● Description of the task:
Quote the records beneath, complete and exact. Leave out images.

>>>>

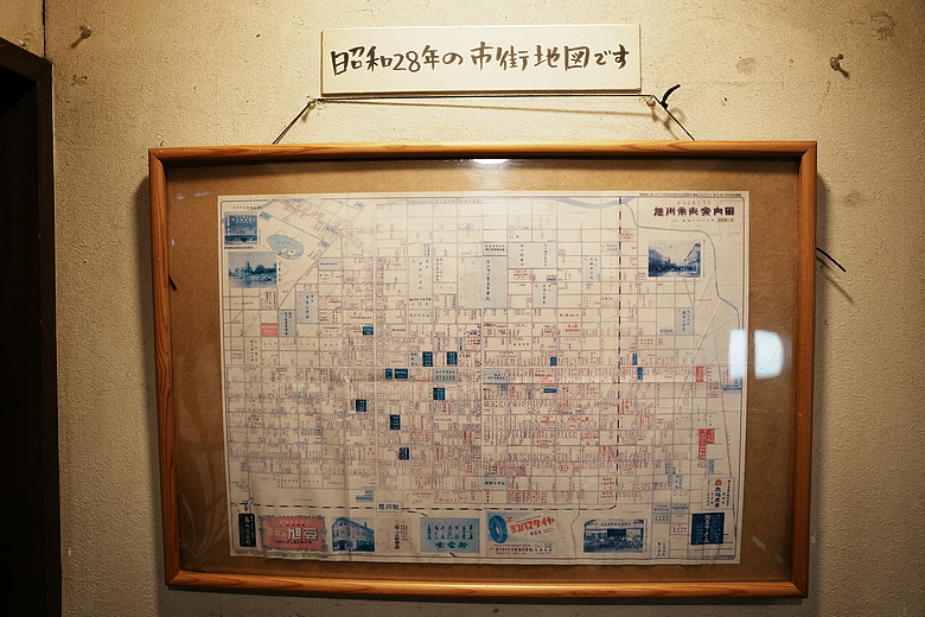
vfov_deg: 48.6
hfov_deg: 68.2
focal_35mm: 27
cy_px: 308
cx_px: 462
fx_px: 683
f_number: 2.8
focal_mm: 26.6
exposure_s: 1/25
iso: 250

<<<<

● Answer below:
vfov_deg: 48.6
hfov_deg: 68.2
focal_35mm: 27
cy_px: 308
cx_px: 462
fx_px: 683
f_number: 2.8
focal_mm: 26.6
exposure_s: 1/25
iso: 250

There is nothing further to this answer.